_What you will do_
Print, word for word, the portion of the noncompetition section from "a) Definitions." to "data center industry.".

_Selected excerpt_
Section 5. Noncompetition, Nonsolicitation And Confidentiality.

 

  a) Definitions.

 

 

 

 

Company’s Business” means the business of providing private aviation services and software, and separately, routine commercial activity in the data center industry.

 

Competitor” means any company, other entity or association or individual that directly or indirectly is engaged in the Company’s Business.

 

Confidential Information” means any confidential information with respect to the Company’s Business and/or the businesses of its clients or customers, including, but not limited to: the trade secrets of the Company; products or services; standard proposals; standard submissions, surveys and analyses; policy forms; fees, costs and pricing structures; marketing information; advertising and pricing strategies; analyses; reports; computer software, including operating systems, applications and program listings; flow charts; manuals and documentation; data bases; all copyrightable works; the Company’s existing and prospective clients and customers, their addresses or other contact information and/or their confidential information; existing and prospective client and customer lists and other related data; expiration periods; policy numbers; coverage specifications; daily reports and related correspondence; premium renewal notices; and all similar and related information in whatever form. The term Confidential Information does not include, and there shall be no obligation hereunder with respect to, information that (i) is generally available to the public on the date of this Agreement, (ii) becomes generally available to the public other than as a result of a disclosure by Executive not otherwise permissible hereunder or (iii) Executive has learned or learns from other sources where, to Executive’s knowledge, such sources have not violated their confidentiality obligation to the Company or any other applicable obligation of confidentiality. For the avoidance of doubt, none of the provisions (a) (b)(c)(d)(e)(f)(g) shall apply with respect to the Executive and any entity formed through a spin-off, split-off, or similar transaction involving the Company.

_Stored entries_

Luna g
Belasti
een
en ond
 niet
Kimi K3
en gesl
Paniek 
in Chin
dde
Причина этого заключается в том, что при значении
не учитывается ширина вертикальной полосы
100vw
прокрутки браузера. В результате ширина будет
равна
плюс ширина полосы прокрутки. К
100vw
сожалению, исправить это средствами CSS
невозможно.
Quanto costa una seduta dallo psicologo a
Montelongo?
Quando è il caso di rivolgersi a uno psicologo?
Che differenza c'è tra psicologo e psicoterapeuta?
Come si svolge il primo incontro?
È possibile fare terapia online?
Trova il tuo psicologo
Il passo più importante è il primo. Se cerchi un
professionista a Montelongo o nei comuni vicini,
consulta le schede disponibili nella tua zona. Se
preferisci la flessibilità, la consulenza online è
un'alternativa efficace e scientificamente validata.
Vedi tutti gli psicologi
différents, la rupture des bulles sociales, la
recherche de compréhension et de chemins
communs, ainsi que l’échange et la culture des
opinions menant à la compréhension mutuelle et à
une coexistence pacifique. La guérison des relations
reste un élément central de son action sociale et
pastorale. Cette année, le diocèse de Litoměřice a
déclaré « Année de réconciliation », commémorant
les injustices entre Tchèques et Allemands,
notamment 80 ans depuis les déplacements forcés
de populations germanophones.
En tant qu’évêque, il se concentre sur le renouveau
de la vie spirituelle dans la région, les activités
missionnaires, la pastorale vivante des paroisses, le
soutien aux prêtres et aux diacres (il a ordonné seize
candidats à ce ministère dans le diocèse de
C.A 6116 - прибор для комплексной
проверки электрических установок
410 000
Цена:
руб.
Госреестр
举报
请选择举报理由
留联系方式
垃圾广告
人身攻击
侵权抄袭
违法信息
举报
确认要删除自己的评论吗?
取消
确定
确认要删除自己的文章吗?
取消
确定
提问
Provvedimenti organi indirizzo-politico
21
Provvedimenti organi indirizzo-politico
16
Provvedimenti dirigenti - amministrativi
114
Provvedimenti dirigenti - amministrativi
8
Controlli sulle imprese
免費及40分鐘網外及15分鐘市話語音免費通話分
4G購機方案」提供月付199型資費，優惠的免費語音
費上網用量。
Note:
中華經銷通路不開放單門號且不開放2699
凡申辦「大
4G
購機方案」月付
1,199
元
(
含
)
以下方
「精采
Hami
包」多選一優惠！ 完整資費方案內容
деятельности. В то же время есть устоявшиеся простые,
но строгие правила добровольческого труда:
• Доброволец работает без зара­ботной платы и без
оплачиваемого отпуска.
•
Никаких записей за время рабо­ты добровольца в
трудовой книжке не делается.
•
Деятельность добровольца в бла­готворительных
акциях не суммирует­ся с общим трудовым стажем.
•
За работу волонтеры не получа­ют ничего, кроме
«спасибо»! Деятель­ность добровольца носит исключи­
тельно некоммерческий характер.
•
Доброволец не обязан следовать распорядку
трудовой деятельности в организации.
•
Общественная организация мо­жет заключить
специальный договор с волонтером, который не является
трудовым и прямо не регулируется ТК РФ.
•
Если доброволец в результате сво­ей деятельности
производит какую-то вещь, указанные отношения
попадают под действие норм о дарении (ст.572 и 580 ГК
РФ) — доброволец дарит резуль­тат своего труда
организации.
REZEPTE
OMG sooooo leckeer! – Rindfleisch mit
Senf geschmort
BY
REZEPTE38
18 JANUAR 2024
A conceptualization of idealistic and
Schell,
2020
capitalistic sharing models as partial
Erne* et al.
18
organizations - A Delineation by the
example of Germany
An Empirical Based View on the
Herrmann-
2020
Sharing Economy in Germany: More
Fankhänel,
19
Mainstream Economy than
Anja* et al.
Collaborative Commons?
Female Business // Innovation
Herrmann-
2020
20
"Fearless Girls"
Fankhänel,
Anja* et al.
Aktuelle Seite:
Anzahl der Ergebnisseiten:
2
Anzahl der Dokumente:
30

_Reply to the task_
a) Definitions.

 

 

 

 

Company’s Business” means the business of providing private aviation services and software, and separately, routine commercial activity in the data center industry.